= Task item =
In the employment appeal judgment below, reproduce word for word the span between "4. The applications" and "facility at Portrack.", inclusive.

:: Given passage

EMPLOYMENT APPEAL TRIBUNAL
58 VICTORIA EMBANKMENT, LONDON EC4Y 0DS
             At the Tribunal
             On 28 January 2003

Before

THE HONOURABLE MR JUSTICE RIMER

MR C EDWARDS

MR J HOUGHAM



KVAERNER OIL & GAS LTD APPELLANT

(1) MR M G PARKER
(2) MR P FORD
(3) MR S M GRIFFITHS
(4) MR A MAYO
RESPONDENTS


Transcript of Proceedings

JUDGMENT

Revised


    APPEARANCES

     

    For the Appellant MR SEAMUS SWEENEY
    (of Counsel)
    Instructed by:
    Messrs Crutes Solicitors
    7 Osborne Terrace
    Jesmond
    Newcastle Upon Tyne NE2 1RQ
    For the Respondents MR EDWARD LEGARD
    (of Counsel)
    Instructed by:
    Messrs Newbys with Thomas, Bingham & Spark Solicitors
    100 Borough Road
    Middlesbrough
    Cleveland TS1 2HJ


     

    THE HONOURABLE MR JUSTICE RIMER

  1. This is an appeal by Kvaerner Oil & Gas Limited (which we will call "KOG") against the decision of an Employment Tribunal, chaired by Dr I J Watt, sitting at Thornaby on Tees on 25 February 2002. The Tribunal's extended reasons were promulgated on 18 March 2002.
  2. The Tribunal's decision was on complaints presented to it by four applicants: Melvin Parker, Peter Ford, Stephen Griffiths and Alan Mayo. They are former employees of KOG. By their originating applications they claimed they had been unfairly dismissed and that is what the Tribunal held. KOG appeals against one aspect of the Tribunal's reasoning by which it arrived at that conclusion. That issue is as to whether the Tribunal misdirected itself in its decision as to the defining of the appropriate pool for selection in what was admittedly a redundancy situation within the meaning of section 139 of the Employment Rights Act 1996.
  3. We should point out that, by its appeal, although KOG challenges the Tribunal's decision on that particular issue, it does not challenge the Tribunal's overall decision that the dismissals were unfair. That being so we raised with Counsel, Mr Sweeney for KOG and Mr Legard for the applicants, whether we had any jurisdiction to entertain what was in effect no more than an isolated question relating to one part of the process of reasoning leading to the ultimate conclusion. We add, though, that Mr Sweeney disclaimed that this meant that the appeal was academic, because he said that success on the point might be relevant to KOG's position on the forthcoming remedy hearing. In the event, however, having considered the relatively wide terms in which section 21 (1) of the Employment Tribunals Act 1996 is framed, which identifies the jurisdiction of this Appeal Tribunal, Mr Legard was not disposed to argue that we did not have jurisdiction to deal with the appeal and we accordingly proceeded to do so.
  4. The applications arose against a complicated historical background which the Tribunal outlined in somewhat general terms at the beginning of its reasons. We need to summarise that background as so outlined.
  5. KOG is a successor to a number of companies and inherited with them many employees who continued in employment with KOG under their former terms and conditions. Many of the constituent operations of KOG's Teesside businesses were originally part of the Trafalgar House Group. In 1986, Trafalgar House split its Teesside operations into two companies – Offshore Engineering Services Ltd, which in 1988 changed its name to Redpath Engineering Services Ltd ("RESL"), and Redpath Offshore. Those companies were involved in the engineering and construction industry. Pipework, fabrication and contracting work was located at a facility at Portrack.

::::
:: Data shown

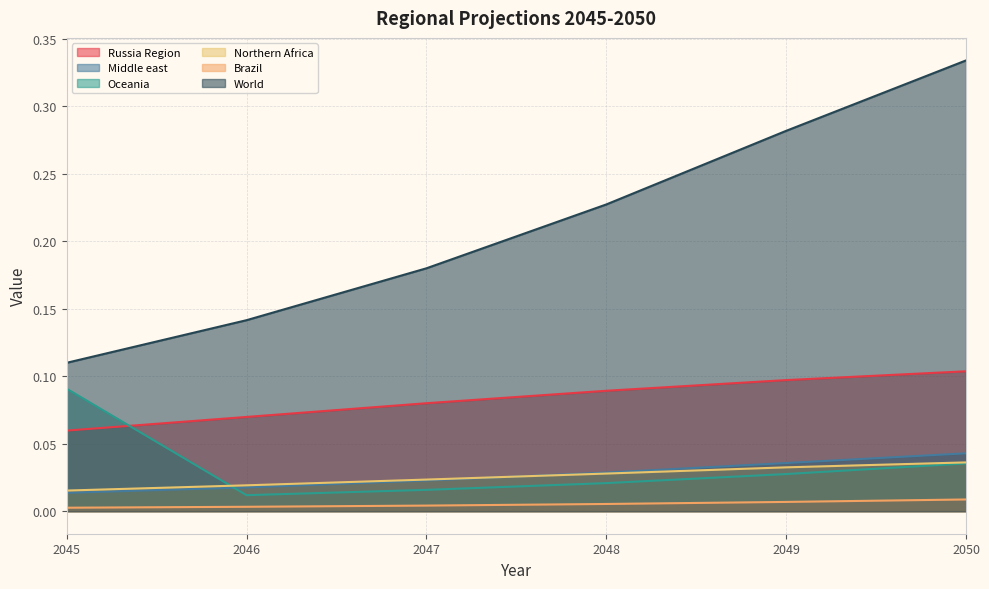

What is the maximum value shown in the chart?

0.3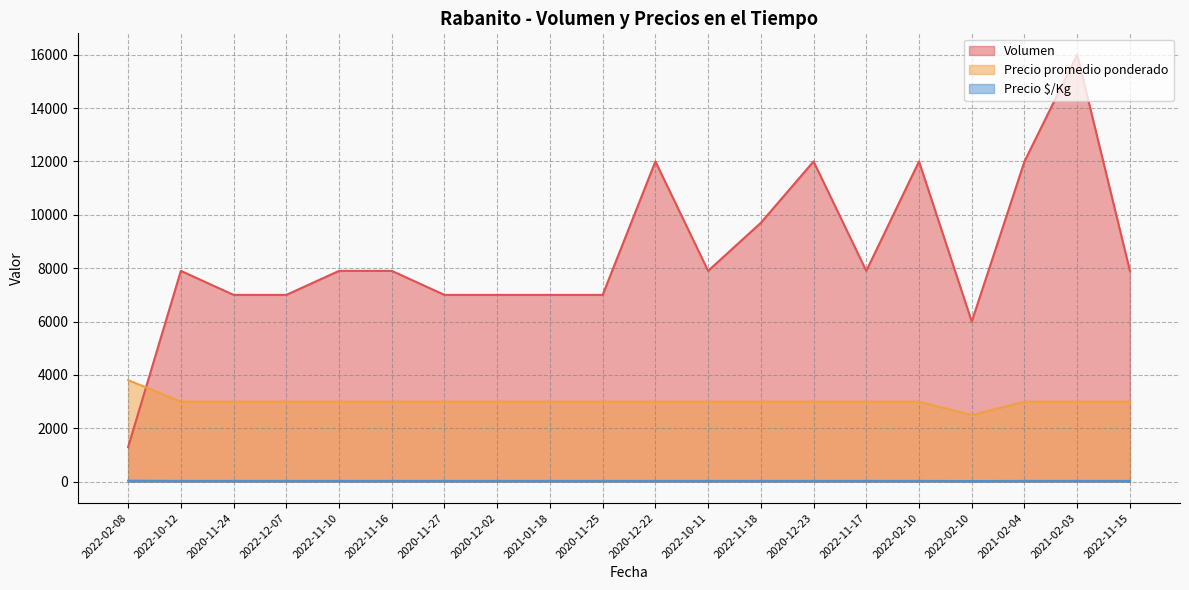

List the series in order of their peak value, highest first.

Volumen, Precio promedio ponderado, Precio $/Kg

::::
:: Data shown

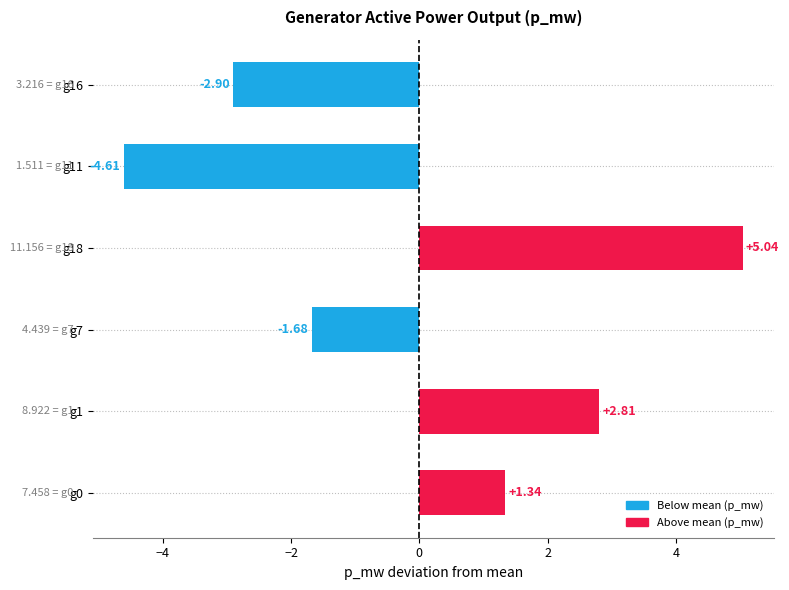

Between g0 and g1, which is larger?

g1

::::

= Task output =
4. The applications arose against a complicated historical background which the Tribunal outlined in somewhat general terms at the beginning of its reasons. We need to summarise that background as so outlined.
  5. KOG is a successor to a number of companies and inherited with them many employees who continued in employment with KOG under their former terms and conditions. Many of the constituent operations of KOG's Teesside businesses were originally part of the Trafalgar House Group. In 1986, Trafalgar House split its Teesside operations into two companies – Offshore Engineering Services Ltd, which in 1988 changed its name to Redpath Engineering Services Ltd ("RESL"), and Redpath Offshore. Those companies were involved in the engineering and construction industry. Pipework, fabrication and contracting work was located at a facility at Portrack.